Brittle leaves crunch beneath your feet as you shuffle toward two metal plaques nestled in a creek-side clearing behind Mills’ Vera Long Building. One sign features a description of the California Buckeye plant and its medicinal uses, including information that ranges from the plant’s ability to strengthen the vascular system to its use by “Native American peoples to stupefy fish for easy harvesting.”
The sign is one of many that make up the Mills Healing Plant Tour, which exists to bring awareness to the Mills community of the presence of primarily native but also non-native medicinal plants on campus and how they’ve been used over time. Each plaque features a photograph of the plant along with its scientific and common names, medicinal and non-medicinal uses and various cultures and places throughout the world where the plant or similar plants exist.
A tour sign located at the intersection of Kapiolani and Post Roads informs anyone who takes the time to read it that the “California Bay Laurel is used as a cooking spice, in cosmetics, in traditional migraine medicine and as an insect repellent.”
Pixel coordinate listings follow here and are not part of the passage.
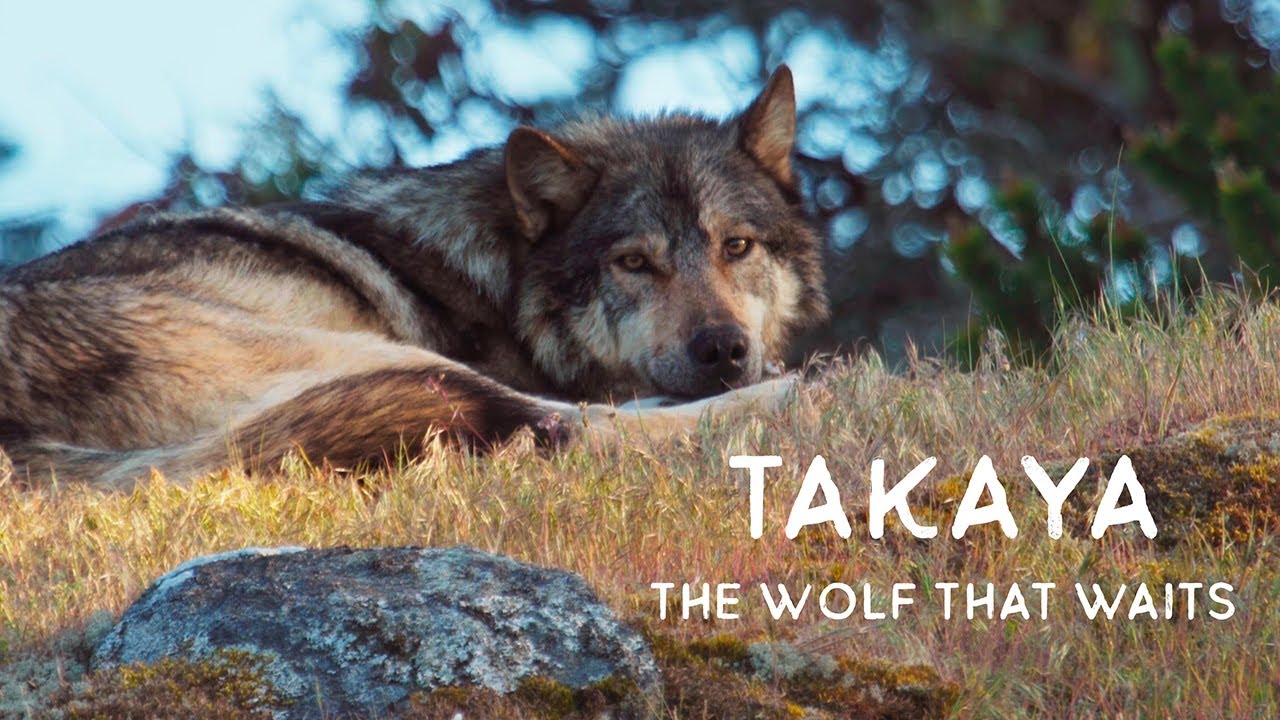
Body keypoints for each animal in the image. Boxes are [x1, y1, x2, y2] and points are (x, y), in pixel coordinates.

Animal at [0, 66, 827, 488]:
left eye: (737, 246)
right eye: (634, 262)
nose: (722, 350)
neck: (504, 278)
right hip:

The sign details how the California Miwok Indians used the California Bay Laurel and highlights the Miwok Indians’ ingenuity with descriptions of how their use of the spice has been applied to commercial insect repellent products.
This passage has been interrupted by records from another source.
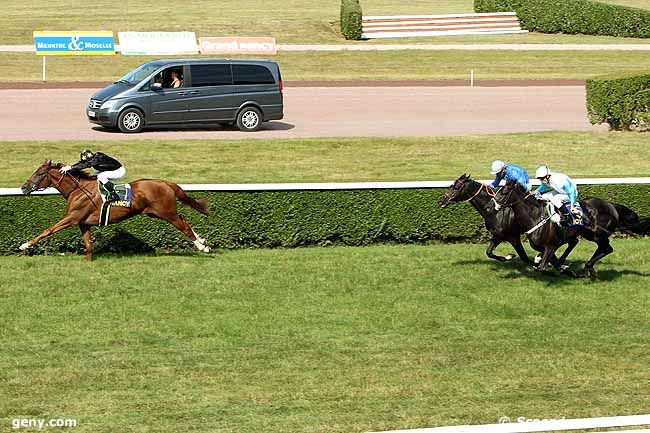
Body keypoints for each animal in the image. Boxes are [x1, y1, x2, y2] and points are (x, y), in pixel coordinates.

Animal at [20, 159, 211, 258]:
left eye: (39, 173)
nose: (24, 188)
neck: (78, 189)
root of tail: (165, 182)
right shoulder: (83, 223)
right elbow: (88, 244)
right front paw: (88, 262)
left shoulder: (73, 218)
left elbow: (49, 230)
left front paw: (24, 245)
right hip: (156, 213)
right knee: (184, 220)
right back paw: (202, 240)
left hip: (167, 213)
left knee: (183, 226)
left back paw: (203, 247)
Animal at [492, 180, 648, 276]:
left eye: (504, 192)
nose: (492, 206)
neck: (535, 215)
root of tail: (612, 206)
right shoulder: (547, 247)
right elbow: (546, 263)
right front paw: (562, 266)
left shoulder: (550, 246)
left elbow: (541, 268)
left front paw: (567, 271)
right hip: (586, 233)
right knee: (581, 243)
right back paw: (586, 268)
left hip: (596, 234)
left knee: (607, 248)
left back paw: (587, 268)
Each sign also includes the warning, “CAUTION: Many plant remedies can be poisonous when not properly prepared,” followed by a description of the dangerous parts of each plant.
One sign states, “Glycoside esculin, saponin aescin and alkaloids are poisonous components of (California) Buckeye seeds, leaves and sprouts.”
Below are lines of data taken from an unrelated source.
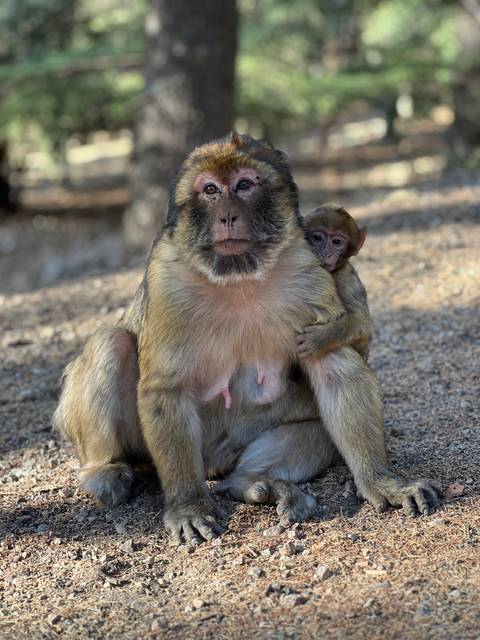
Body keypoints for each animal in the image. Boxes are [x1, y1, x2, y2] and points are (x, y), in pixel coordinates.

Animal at [296, 203, 373, 361]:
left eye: (337, 242)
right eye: (317, 238)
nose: (326, 253)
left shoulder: (345, 280)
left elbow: (362, 323)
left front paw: (317, 340)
According to Biology Professor Susan Spiller, the tour blossomed from the collaboration of professors, students and faculty working on the Healing Plant Project in spring 2003, in which Mills students created a science curriculum about medicinal plants for the Junior Center for Arts and Science, a non-profit organization located near Lake Merritt. The tour led to the creation of the Greening of Mills College 60 course co-taught by Spiller, Director of Campus Facilities Paul Richards and former Public Policy Program Director Emery Roe in the spring of 2003, in which students and faculty continued to work on the tour.
“It was just a great synergy that semester,” Spiller said.
According to Spiller, students in the Greening of Mills course collected information for the signs through interviews with friends, family and members of the Oakland and Lake Merritt communities.
“They came back with folklore on it and tried to find some scientific basis to do some research on that,” she said.
Richards spoke of the project’s interconnectivity between various disciplines and aspects of life.
“It’s science. It’s personal. It’s sociological. It’s everything that education should be,” he said.
The project was funded through the Irvine Multicultural Engagement: Mills and Oakland (MEMO) Grant from the James Irvine Foundation.
According to Mary Ann Wight, executive assistant of the Provost’s Office, the Office of Institutional Advancement wrote the grant proposal for the three-year, $800,000 MEMO grant that was awarded to Mills in the 2002-2003 school year. She said that $7,025 of that $800,000 was allotted for various expenses of the Healing Plant Project, including hiring student research assistants, installing signs for the Healing Plant Tour and partnering Mills students with the Junior Center for Arts and Science.
Richards said that the tour “represents an opportunity to increase awareness of what urbanization’s impact on the environment is. These signs bring a visual presence to this problem.”
Spiller echoed this sentiment.”Bruce Pavlik, Paul Richards and I have a dream that Mills will be a center for restoration biology,” she said.
She and Mills’ Botanical Garden and Greenhouse Coordinator, Christina McWhorter, said the Mills Biology community will work toward this goal by launching projects similar to the Healing Plant Tour in the future.
Visitors can easily embark upon the self-guided tour by picking up a tour pamphlet at the library or Sage Hall and following the red numbers on the map to locate twelve plants on campus.
Many tour signs are located in the Botanical Garden and outdoor classroom near the Children’s School for easy access. Visitors can also make the extra trek to find signs in the less traveled areas of campus.